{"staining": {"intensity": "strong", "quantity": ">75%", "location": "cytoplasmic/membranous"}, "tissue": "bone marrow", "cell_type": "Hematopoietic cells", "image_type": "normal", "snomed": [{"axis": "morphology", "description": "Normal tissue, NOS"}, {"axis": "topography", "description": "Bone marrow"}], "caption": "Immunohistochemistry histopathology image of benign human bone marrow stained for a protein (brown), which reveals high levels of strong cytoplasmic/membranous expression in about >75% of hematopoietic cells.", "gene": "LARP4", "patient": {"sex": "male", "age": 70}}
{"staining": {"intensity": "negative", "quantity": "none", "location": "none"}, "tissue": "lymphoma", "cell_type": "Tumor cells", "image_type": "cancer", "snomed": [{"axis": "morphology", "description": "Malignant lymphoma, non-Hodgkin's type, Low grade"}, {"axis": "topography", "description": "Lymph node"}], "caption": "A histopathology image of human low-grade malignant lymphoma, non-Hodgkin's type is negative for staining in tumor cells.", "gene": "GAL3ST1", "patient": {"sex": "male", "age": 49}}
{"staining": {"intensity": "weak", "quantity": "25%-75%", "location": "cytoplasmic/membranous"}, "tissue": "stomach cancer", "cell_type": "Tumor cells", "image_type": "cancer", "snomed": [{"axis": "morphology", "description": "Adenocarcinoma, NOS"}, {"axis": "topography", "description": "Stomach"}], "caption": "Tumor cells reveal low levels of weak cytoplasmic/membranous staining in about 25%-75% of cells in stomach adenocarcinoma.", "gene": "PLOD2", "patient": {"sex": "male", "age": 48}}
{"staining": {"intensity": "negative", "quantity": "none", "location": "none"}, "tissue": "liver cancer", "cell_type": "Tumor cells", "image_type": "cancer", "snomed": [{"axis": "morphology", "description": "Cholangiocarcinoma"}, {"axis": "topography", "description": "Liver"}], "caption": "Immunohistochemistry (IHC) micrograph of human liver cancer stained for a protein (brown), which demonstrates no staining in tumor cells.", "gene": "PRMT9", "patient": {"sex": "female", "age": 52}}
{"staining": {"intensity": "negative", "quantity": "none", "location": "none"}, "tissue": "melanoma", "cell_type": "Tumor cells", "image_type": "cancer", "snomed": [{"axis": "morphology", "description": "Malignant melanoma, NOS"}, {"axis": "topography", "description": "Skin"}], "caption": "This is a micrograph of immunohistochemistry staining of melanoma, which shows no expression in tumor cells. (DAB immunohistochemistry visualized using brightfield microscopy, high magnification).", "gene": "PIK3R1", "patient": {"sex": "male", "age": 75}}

| Exercise directions |
Every line in the listing above should be repeated exactly.

| Answer box |
{"staining": {"intensity": "strong", "quantity": ">75%", "location": "cytoplasmic/membranous"}, "tissue": "bone marrow", "cell_type": "Hematopoietic cells", "image_type": "normal", "snomed": [{"axis": "morphology", "description": "Normal tissue, NOS"}, {"axis": "topography", "description": "Bone marrow"}], "caption": "Immunohistochemistry histopathology image of benign human bone marrow stained for a protein (brown), which reveals high levels of strong cytoplasmic/membranous expression in about >75% of hematopoietic cells.", "gene": "LARP4", "patient": {"sex": "male", "age": 70}}
{"staining": {"intensity": "negative", "quantity": "none", "location": "none"}, "tissue": "lymphoma", "cell_type": "Tumor cells", "image_type": "cancer", "snomed": [{"axis": "morphology", "description": "Malignant lymphoma, non-Hodgkin's type, Low grade"}, {"axis": "topography", "description": "Lymph node"}], "caption": "A histopathology image of human low-grade malignant lymphoma, non-Hodgkin's type is negative for staining in tumor cells.", "gene": "GAL3ST1", "patient": {"sex": "male", "age": 49}}
{"staining": {"intensity": "weak", "quantity": "25%-75%", "location": "cytoplasmic/membranous"}, "tissue": "stomach cancer", "cell_type": "Tumor cells", "image_type": "cancer", "snomed": [{"axis": "morphology", "description": "Adenocarcinoma, NOS"}, {"axis": "topography", "description": "Stomach"}], "caption": "Tumor cells reveal low levels of weak cytoplasmic/membranous staining in about 25%-75% of cells in stomach adenocarcinoma.", "gene": "PLOD2", "patient": {"sex": "male", "age": 48}}
{"staining": {"intensity": "negative", "quantity": "none", "location": "none"}, "tissue": "liver cancer", "cell_type": "Tumor cells", "image_type": "cancer", "snomed": [{"axis": "morphology", "description": "Cholangiocarcinoma"}, {"axis": "topography", "description": "Liver"}], "caption": "Immunohistochemistry (IHC) micrograph of human liver cancer stained for a protein (brown), which demonstrates no staining in tumor cells.", "gene": "PRMT9", "patient": {"sex": "female", "age": 52}}
{"staining": {"intensity": "negative", "quantity": "none", "location": "none"}, "tissue": "melanoma", "cell_type": "Tumor cells", "image_type": "cancer", "snomed": [{"axis": "morphology", "description": "Malignant melanoma, NOS"}, {"axis": "topography", "description": "Skin"}], "caption": "This is a micrograph of immunohistochemistry staining of melanoma, which shows no expression in tumor cells. (DAB immunohistochemistry visualized using brightfield microscopy, high magnification).", "gene": "PIK3R1", "patient": {"sex": "male", "age": 75}}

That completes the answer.